The film takes place in Los Angeles and Beverly Hills. The interior scenes were shot inside and outside the grounds of the Greystone Mansion in Beverly Hills. The bar scene was filmed at the corner of Temple and Figueroa in downtown Los Angeles. The burial scene was shot at the Rosedale Cemetery in Los Angeles.

The jazz combo in Edie's Bar was composed of electronic organist Perry Lee Blackwell and drummer Kenny Dennis, both noted musicians, but uncredited in the film. Blackwell also appears as a lounge singer in the 1959 romantic comedy Pillow Talk.

This was the final film of cinematographer Ernest Haller. He had created the trick process shots in A Stolen Life, and he improved upon the process here. Makeup artist Gene Hibbs was hired because of his unique talent for making older actresses look younger through a "painting" technique.

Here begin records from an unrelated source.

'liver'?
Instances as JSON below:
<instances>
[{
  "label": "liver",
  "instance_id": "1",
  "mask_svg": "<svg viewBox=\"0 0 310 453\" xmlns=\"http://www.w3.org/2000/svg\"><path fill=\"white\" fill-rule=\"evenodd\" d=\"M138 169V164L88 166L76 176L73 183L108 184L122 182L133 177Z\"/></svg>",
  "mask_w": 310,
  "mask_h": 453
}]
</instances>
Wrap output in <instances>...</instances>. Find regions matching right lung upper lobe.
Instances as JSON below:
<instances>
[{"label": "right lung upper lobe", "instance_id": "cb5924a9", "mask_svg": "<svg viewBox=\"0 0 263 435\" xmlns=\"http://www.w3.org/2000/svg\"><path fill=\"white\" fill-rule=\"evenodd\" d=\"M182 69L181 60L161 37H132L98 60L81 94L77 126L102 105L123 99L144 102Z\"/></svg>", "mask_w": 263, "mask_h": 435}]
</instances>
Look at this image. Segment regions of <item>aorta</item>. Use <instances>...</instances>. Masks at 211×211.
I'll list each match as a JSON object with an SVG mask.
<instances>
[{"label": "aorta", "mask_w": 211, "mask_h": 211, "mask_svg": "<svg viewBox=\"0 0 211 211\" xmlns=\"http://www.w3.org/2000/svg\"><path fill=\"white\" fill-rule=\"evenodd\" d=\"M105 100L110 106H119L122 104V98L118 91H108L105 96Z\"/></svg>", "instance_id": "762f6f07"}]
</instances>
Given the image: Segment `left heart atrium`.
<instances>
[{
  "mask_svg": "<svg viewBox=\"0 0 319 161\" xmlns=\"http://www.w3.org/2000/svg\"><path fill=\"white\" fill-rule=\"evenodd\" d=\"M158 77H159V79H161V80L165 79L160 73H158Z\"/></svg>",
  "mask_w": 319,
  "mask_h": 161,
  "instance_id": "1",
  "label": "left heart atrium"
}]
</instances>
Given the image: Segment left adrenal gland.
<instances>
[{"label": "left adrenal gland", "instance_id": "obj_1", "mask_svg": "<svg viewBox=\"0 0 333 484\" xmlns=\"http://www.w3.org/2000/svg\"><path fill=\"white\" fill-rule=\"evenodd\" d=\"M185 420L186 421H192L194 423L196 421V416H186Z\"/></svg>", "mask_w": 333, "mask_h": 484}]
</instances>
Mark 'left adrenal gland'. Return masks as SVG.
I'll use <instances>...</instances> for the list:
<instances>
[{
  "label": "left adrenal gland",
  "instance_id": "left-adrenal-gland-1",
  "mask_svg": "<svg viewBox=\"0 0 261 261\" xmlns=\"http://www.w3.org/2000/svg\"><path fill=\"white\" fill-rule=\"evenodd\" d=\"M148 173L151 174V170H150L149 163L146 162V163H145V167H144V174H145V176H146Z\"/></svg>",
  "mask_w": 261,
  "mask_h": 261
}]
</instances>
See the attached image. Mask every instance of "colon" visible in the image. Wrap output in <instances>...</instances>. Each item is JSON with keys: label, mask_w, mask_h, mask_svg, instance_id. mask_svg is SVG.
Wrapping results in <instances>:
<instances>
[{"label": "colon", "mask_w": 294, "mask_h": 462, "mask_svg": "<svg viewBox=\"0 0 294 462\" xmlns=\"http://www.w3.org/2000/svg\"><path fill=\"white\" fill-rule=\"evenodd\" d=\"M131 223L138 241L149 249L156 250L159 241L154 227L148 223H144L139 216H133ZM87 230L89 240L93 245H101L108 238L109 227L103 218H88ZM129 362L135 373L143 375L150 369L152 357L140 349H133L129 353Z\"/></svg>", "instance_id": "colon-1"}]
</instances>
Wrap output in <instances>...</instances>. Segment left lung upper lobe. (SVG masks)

The film was directed by actor Paul Henreid, Davis' co-star in the 1942 romantic drama Now, Voyager. Monika Henreid, one of his two daughters, plays Janet, the maid.

Henreid called making the film "a wonderful experience".

==Critical reception==

The film has received acclaim from modern audiences and critics, and holds a 100% approval rating on Rotten Tomatoes, based on 10 reviews.